Chrome extension Safery steals seed phrases using Sui

The extension, called “Safery: Ethereum Wallet,” encodes victims’ BIP-39 mnemonics into Sui blockchain microtransactions so the attacker can reconstruct the seed from on-chain data and drain funds.

Blockchain security company Socket’s threat research team detailed how the extension exfiltrates secrets without a traditional command-and-control server. When a user creates or imports a wallet, Safery converts each seed phrase into one or two synthetic Sui-style addresses, then sends 0.000001 SUI to those addresses from an attacker-controlled wallet. Because each recipient address encodes the victim’s mnemonic, the operator can decode the transactions later and recover the exact seed words. The team says the technique lets the theft hide inside normal blockchain traffic, avoiding domain- or IP-based detections.

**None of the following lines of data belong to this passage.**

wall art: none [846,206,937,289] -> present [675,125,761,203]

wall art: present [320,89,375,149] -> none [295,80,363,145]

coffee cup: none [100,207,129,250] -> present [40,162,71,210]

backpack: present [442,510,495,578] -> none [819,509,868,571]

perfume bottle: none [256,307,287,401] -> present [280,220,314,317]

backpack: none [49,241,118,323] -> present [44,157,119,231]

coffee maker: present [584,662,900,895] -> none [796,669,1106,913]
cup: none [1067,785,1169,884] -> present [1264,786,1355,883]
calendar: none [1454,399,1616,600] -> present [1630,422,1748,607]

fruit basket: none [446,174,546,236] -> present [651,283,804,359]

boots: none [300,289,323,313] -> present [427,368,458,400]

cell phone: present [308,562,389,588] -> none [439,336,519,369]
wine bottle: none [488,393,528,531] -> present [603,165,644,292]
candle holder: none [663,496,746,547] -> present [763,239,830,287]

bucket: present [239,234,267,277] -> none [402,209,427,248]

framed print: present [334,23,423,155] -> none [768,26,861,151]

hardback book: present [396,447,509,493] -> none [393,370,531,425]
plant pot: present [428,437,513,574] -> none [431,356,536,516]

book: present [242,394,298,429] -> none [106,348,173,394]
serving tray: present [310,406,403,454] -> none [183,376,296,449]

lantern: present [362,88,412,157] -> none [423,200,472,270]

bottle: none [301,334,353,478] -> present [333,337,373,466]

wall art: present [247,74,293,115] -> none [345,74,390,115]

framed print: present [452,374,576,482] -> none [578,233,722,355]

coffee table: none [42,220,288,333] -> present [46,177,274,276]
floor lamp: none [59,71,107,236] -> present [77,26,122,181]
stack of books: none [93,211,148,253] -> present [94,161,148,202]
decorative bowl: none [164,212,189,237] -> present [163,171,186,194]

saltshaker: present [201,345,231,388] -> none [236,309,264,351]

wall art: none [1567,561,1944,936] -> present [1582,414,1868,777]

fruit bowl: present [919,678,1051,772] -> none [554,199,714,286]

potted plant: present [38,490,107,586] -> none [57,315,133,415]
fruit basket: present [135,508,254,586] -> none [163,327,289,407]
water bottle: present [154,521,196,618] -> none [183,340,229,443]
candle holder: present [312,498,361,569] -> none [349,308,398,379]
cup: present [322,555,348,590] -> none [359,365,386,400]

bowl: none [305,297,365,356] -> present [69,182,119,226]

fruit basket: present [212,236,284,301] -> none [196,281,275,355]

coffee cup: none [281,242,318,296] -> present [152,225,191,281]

Researchers say the malicious extension was available on the Chrome Web Store as of this week and appeared as the fourth result for “Ethereum Wallet,” alongside legitimate tools like MetaMask and Enkrypt, increasing the risk that ordinary users would install it from search rather than a verified publisher page. Cointelegraph’s write-up, citing Socket, likewise warned that the add-on was live and marketed as a “reliable and secure” ETH wallet despite the backdoor.

Technical indicators published by Socket identify the extension as “Safery: Ethereum Wallet” with the Chrome extension ID fibemlnkopkeenmmgcfohhcdbkhgbolo and a publisher contact of kifagusertyna@gmail[.]com. The code exposes a global function that logs in only after the hidden Sui transactions complete, includes a hard-coded Base64 mnemonic for the attacker’s Sui wallet, and uses the public Sui RPC at https://sui-rpc.publicnode.com to broadcast the micro-payments. Socket’s scanner also flagged elevated permission requests and dynamic code execution, consistent with malicious extension behavior.

The impact hinges on which wallets users imported into Safery. Any seed phrase entered into the extension — whether for MetaMask-derived Ethereum accounts or other EVM wallets — can be reconstructed by the attacker and used to derive private keys and sweep assets. Although the technique uses the Sui network as the exfiltration channel, the theft targets the victim’s Ethereum-compatible wallets because the BIP-39 mnemonic is chain-agnostic. That means users who typed a seed into Safery should assume full compromise of any accounts derived from that phrase.

Its distribution pattern matches broader trends in browser-based crypto theft: malicious extensions seeded via search results and storefront rankings, with later code updates adding data-stealing functionality. Researchers have documented similar campaigns on other browsers, including a 2025 wave of wallet-impersonating add-ons on Mozilla’s store, and earlier purges of dozens of Chrome extensions designed to capture wallet secrets. The Safery case adds a twist by shifting exfiltration into public-chain transactions rather than posting to a server.

In a plain-English takeaway for U.S. users: if you installed “Safery: Ethereum Wallet,” remove it, treat any seed phrases you entered as burned, and move assets to new wallets generated from fresh, offline-created mnemonics. Socket says it has asked Google to pull the listing and suspend the publisher; at publication time (November 14, 2025), researchers reported the extension still live and visible in store search.